Tricky Bandit Nabs $300 in 4 S. L. 'Jobs'
Salt Lake Telegram, 9 January 1948, page 1
Salt Lake police Friday sounded a western states alarm for a neatly dressed bandit who kept policemen on the jump Thursday night with four cleverly executed holdups in which the loot totaled more than $300.
On the bandit's list of “visiting places” were three service stations and a theater, which he held up at gunpoint between 6:45 and 9:12 p.m.
Major suspect in the series of crimes, which police are confident were committed by one man with possible help of an accomplice in the theater job, is a man who recently applied for a taxi driver's license and who was reported as missing by his wife shortly after the series of holdups began.
Taking description of the man, police at headquarters noted it tallied closely with that given by victims of the robber, and a photograph on the license application was identified Friday by two of the victims.

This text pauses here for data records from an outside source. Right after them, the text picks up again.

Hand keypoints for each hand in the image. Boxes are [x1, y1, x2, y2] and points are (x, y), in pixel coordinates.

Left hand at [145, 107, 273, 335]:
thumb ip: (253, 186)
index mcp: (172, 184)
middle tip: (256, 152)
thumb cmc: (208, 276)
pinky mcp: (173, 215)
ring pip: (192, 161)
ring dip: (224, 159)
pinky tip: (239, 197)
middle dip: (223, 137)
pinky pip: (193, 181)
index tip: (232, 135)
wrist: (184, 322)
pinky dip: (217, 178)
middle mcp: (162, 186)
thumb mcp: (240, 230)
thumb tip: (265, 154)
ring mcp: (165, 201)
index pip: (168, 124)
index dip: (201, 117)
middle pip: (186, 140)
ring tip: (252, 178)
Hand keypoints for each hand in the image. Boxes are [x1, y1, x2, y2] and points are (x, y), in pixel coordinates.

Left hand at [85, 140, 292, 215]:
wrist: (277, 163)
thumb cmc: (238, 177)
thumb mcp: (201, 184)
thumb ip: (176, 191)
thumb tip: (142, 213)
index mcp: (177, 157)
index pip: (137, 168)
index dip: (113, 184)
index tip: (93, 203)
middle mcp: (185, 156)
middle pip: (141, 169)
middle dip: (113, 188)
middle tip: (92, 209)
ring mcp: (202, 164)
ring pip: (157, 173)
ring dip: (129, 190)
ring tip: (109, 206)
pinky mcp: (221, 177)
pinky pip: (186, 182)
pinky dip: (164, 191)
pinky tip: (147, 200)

The search for the bandit took on a larger scope Friday when Ogden police reported seeing a 1941 model green cope, answering the description of one believed to be used by the bandit, heading north towards Brigham City.
Ogden police, who had only the first report, radioed back to Salt Lake City for additional information, but by the time it was received the suspected car could not be located.
Other information received by police indicated the suspect may be headed for California, driving a light green coupe with California license plates.
First place to be visited by the gunman was the Utah Oil Co. service station at 21st South and State sts., where Leon Daley, 18, 1970-3rd East, was pushed into a rest room while the gunman rifled the cash register of about $100.
Leaving the service station, the robber fled east on 21st South, but Fred L. Young, South Salt Lake deputy marshal, who was only a block away in a radio car when word of the robbery was given, was unable to find the bandit in that vicinity.
While police were still investigating the first holdup, the gunman struck again, at 8:15 p.m., this time at the Apollo theater, 3605 S. State, where he ordered Gladys Siouris, 18, daughter of Mrs. Alice Siouris, 3579 S. State, to turn over theater receipts totaling about $70.
Miss Siouris told police the gunman left in a car, and police theorized the get-away machine may have been operated by an accomplice.
A scant 15 minutes later, the bandit put in a third appearance, entering a service station at 1504 S. State, where Rondal Wigginton, 16, 3652 - 2nd East, was studying his school lessons in front of the cash register.
Drawing a gun, described as a 25-caliber automatic, the bandit rifled the cash register of $40, demanded the victims' wallet, and then, appearing nervous and undecided as what to do, pushed young Wigginton into the rest room, ordering him to stay there. The youth, however, kept the door ajar and it was he who gave the police their first good description of the gunman.
With all available police and county peace officers alerted following the three robberies, the daring gunman next shifted his activities closer to the center of town, with a holdup of the Standard service station at 501 E. 4th South.
Here, Max L. Housekeeper, 699 Milton ave., attendant, reported the holdup man took between $20 and $25 from the cash register, tried unsuccessfully to open the station safe, and fled north after telling Mr. Housekeeper to “skip it.”
Mr. Housekeeper, whose description of the bandit tallied with that of the other victims, told police a “revolver” was used to threaten him, but police believe this description may have been a misunderstanding as to the nomenclature of the weapon.
Police, after questioning the four victims, issued the following description of the bandit:
A man between 28 and 30 years of age, about 6 feet 2 inches in height, of slender build and weighing about 160 lbs. He was wearing a tan gabardine overcoat, beige trousers, brown shoes and a light hat. He was clean shaven, had black eyebrows, brown eyes and a prominent nose.